WORK TO COMPLETE: Although pictures appear in the data, the answer should contain only the lines from its start through the line with "(no_connect (at 152.4 93.98)", written out exactly.

(Pictures with circuit source files)

• • • •

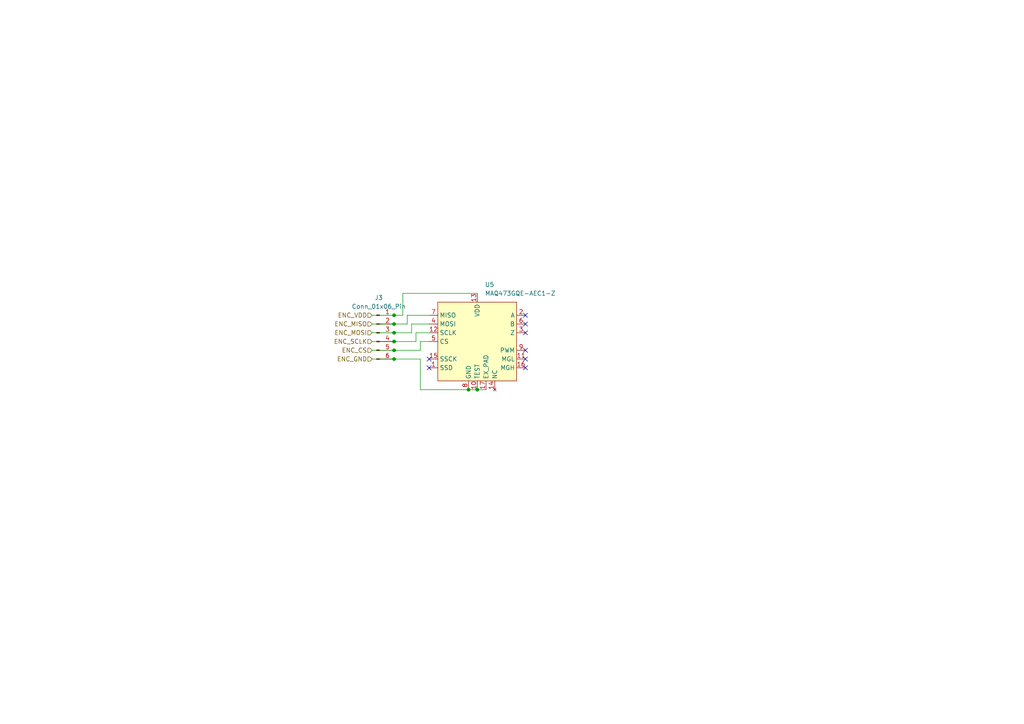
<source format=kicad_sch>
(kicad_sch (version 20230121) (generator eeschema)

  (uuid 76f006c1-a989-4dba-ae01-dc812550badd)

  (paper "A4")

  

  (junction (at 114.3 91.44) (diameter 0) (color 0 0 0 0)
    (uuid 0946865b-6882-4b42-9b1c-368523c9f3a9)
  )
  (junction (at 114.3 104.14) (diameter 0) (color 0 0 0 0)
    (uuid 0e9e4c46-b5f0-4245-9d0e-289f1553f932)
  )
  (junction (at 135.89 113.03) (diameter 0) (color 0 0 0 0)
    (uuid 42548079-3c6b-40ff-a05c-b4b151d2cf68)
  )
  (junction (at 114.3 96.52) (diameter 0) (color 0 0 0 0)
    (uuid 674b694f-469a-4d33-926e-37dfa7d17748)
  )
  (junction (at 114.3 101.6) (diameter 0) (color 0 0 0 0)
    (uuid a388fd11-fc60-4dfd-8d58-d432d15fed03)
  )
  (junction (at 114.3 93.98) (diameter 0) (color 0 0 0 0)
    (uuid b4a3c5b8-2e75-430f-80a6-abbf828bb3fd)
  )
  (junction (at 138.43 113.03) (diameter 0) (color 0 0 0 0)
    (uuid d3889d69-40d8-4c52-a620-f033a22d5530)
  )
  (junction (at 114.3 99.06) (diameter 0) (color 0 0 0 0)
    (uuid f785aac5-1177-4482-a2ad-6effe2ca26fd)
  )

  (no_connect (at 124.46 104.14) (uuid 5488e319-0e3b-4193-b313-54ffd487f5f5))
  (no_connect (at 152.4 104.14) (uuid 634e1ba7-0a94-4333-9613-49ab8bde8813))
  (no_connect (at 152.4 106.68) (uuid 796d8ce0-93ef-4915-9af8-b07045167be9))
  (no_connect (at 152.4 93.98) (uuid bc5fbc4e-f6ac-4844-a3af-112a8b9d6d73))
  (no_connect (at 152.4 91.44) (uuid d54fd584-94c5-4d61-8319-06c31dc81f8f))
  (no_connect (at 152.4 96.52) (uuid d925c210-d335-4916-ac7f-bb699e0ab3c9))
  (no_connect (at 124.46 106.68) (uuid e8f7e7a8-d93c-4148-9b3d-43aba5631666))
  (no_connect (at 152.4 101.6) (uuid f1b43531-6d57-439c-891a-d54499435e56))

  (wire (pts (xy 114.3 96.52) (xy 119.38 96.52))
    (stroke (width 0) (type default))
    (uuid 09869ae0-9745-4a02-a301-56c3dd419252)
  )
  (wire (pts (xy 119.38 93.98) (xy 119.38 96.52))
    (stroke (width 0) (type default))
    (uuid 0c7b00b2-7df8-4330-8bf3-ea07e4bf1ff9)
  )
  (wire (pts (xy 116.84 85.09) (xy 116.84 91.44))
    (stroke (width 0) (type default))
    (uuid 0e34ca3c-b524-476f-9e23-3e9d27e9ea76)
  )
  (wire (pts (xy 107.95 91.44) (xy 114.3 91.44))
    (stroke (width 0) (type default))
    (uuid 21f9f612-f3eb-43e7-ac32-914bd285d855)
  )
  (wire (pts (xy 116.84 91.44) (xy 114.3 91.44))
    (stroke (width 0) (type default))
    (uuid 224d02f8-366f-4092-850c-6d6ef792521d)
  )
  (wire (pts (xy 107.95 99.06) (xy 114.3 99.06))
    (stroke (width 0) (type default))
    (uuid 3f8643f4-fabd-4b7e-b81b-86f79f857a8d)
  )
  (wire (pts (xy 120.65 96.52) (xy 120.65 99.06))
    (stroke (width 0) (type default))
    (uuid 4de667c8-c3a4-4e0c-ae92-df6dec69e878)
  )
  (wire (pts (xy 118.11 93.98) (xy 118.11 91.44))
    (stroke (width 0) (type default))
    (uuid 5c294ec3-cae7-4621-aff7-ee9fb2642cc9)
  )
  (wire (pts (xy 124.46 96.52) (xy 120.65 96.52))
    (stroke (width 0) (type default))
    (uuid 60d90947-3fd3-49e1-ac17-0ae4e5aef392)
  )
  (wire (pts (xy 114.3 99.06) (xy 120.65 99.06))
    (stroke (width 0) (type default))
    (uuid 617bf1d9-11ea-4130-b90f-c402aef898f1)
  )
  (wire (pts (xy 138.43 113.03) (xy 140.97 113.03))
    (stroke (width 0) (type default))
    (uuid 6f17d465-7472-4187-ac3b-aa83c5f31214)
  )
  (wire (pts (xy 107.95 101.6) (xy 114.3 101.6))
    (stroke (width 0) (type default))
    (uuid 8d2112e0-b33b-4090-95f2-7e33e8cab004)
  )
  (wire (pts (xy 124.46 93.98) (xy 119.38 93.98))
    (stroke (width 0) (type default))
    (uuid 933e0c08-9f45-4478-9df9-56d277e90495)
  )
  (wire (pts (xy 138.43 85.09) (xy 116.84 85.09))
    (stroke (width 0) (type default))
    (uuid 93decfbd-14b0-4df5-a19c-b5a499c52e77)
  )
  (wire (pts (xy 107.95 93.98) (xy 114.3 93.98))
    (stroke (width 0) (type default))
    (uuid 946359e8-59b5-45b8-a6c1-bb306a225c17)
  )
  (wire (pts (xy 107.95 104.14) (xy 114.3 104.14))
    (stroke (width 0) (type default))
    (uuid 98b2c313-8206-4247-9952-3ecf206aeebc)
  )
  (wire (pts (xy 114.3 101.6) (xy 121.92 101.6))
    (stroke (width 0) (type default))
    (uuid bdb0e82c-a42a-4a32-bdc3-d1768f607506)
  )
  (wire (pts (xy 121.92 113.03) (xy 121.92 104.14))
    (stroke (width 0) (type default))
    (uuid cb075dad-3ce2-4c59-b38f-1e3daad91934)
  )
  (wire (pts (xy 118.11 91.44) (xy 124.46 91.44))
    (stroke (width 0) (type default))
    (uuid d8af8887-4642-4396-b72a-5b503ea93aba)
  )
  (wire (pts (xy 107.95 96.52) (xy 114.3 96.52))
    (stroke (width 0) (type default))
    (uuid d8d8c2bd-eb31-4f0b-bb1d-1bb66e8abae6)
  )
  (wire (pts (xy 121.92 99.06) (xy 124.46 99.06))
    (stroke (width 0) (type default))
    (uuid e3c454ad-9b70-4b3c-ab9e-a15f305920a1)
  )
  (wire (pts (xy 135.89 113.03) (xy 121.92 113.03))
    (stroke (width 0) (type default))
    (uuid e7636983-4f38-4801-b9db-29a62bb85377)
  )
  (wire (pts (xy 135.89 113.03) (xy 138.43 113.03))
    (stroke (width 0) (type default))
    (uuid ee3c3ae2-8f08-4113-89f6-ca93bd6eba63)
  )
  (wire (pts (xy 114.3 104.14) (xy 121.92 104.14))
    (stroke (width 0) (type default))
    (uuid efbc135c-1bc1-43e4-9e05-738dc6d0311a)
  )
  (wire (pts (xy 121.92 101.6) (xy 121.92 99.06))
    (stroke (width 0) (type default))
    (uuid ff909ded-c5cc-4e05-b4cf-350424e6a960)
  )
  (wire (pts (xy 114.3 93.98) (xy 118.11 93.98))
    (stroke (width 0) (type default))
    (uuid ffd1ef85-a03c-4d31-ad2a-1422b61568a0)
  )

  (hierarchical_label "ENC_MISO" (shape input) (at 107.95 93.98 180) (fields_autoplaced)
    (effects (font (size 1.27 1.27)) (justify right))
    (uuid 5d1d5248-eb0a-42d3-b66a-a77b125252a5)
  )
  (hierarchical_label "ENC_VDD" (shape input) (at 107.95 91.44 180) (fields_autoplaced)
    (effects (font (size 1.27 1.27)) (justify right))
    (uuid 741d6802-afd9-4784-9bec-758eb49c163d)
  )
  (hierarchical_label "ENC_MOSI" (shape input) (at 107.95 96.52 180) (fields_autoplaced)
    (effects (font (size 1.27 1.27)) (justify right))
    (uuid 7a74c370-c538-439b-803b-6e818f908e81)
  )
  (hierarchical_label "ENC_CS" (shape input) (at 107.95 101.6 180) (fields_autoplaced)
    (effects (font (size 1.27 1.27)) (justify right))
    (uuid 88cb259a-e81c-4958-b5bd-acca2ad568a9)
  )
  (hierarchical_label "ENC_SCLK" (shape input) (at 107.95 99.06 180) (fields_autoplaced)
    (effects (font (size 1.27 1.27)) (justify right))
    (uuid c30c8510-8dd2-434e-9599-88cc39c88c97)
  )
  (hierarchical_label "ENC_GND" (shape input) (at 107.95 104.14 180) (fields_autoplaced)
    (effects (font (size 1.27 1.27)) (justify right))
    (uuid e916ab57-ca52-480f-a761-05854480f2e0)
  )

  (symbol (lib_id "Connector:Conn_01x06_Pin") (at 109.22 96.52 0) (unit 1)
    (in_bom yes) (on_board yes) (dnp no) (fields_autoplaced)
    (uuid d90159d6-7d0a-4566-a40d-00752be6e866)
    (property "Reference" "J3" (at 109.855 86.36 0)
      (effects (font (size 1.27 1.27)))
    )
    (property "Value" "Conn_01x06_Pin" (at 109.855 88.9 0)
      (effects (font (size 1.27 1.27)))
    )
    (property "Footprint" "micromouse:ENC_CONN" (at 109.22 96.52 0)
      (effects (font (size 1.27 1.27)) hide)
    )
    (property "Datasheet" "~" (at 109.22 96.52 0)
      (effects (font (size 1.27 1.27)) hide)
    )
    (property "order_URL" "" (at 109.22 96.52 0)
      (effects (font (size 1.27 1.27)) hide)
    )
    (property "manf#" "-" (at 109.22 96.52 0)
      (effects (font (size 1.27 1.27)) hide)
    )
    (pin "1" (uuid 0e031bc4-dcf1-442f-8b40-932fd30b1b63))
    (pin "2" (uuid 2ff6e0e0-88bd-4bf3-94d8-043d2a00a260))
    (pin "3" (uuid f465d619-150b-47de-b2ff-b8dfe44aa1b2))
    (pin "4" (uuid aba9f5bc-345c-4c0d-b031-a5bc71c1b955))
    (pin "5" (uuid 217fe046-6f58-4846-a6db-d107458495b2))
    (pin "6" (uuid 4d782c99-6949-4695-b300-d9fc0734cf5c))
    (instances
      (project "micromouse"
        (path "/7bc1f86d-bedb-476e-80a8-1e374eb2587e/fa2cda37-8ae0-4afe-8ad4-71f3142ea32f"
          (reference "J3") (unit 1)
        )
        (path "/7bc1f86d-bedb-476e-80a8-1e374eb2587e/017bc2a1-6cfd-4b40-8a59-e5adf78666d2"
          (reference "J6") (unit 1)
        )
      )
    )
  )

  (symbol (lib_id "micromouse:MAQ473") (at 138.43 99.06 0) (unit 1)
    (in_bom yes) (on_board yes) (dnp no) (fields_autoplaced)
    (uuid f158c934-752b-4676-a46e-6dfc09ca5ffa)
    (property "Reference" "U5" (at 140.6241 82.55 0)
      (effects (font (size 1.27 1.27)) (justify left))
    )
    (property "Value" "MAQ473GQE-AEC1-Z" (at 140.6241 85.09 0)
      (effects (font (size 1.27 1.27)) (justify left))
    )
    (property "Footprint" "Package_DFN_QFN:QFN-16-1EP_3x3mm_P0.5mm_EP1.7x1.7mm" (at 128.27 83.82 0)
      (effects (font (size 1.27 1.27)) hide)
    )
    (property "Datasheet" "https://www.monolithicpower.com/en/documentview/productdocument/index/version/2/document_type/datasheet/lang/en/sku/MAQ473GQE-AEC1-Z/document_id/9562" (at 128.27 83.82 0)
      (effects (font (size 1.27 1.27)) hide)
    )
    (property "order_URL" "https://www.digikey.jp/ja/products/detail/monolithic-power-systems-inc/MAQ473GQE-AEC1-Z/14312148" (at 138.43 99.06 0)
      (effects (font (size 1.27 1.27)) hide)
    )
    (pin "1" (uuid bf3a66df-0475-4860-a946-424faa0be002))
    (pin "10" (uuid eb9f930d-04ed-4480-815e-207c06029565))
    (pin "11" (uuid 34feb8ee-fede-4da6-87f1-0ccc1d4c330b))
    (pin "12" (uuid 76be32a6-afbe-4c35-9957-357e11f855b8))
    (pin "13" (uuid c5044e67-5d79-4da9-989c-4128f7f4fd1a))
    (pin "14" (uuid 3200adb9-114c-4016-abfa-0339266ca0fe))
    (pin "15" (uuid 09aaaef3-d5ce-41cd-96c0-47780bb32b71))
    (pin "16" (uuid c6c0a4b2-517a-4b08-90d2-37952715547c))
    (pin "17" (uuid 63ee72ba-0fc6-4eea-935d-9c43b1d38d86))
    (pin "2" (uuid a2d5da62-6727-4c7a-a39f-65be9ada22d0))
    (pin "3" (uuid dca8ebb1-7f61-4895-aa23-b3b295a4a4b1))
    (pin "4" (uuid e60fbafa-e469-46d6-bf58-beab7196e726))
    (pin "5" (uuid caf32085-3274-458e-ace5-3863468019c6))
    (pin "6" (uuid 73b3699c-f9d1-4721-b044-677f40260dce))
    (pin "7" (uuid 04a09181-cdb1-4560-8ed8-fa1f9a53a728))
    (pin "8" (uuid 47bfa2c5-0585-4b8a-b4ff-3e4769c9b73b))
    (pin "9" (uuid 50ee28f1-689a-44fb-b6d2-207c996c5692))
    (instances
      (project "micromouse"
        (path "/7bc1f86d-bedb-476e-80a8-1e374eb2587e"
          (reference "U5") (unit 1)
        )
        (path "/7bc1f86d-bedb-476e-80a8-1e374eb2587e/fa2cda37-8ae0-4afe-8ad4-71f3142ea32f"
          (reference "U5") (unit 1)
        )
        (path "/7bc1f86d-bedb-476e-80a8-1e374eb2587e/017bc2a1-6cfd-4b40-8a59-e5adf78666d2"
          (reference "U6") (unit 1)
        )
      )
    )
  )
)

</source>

• • • •

FINISHED TASK:
<source format=kicad_sch>
(kicad_sch (version 20230121) (generator eeschema)

  (uuid 76f006c1-a989-4dba-ae01-dc812550badd)

  (paper "A4")

  

  (junction (at 114.3 91.44) (diameter 0) (color 0 0 0 0)
    (uuid 0946865b-6882-4b42-9b1c-368523c9f3a9)
  )
  (junction (at 114.3 104.14) (diameter 0) (color 0 0 0 0)
    (uuid 0e9e4c46-b5f0-4245-9d0e-289f1553f932)
  )
  (junction (at 135.89 113.03) (diameter 0) (color 0 0 0 0)
    (uuid 42548079-3c6b-40ff-a05c-b4b151d2cf68)
  )
  (junction (at 114.3 96.52) (diameter 0) (color 0 0 0 0)
    (uuid 674b694f-469a-4d33-926e-37dfa7d17748)
  )
  (junction (at 114.3 101.6) (diameter 0) (color 0 0 0 0)
    (uuid a388fd11-fc60-4dfd-8d58-d432d15fed03)
  )
  (junction (at 114.3 93.98) (diameter 0) (color 0 0 0 0)
    (uuid b4a3c5b8-2e75-430f-80a6-abbf828bb3fd)
  )
  (junction (at 138.43 113.03) (diameter 0) (color 0 0 0 0)
    (uuid d3889d69-40d8-4c52-a620-f033a22d5530)
  )
  (junction (at 114.3 99.06) (diameter 0) (color 0 0 0 0)
    (uuid f785aac5-1177-4482-a2ad-6effe2ca26fd)
  )

  (no_connect (at 124.46 104.14) (uuid 5488e319-0e3b-4193-b313-54ffd487f5f5))
  (no_connect (at 152.4 104.14) (uuid 634e1ba7-0a94-4333-9613-49ab8bde8813))
  (no_connect (at 152.4 106.68) (uuid 796d8ce0-93ef-4915-9af8-b07045167be9))
  (no_connect (at 152.4 93.98) (uuid bc5fbc4e-f6ac-4844-a3af-112a8b9d6d73))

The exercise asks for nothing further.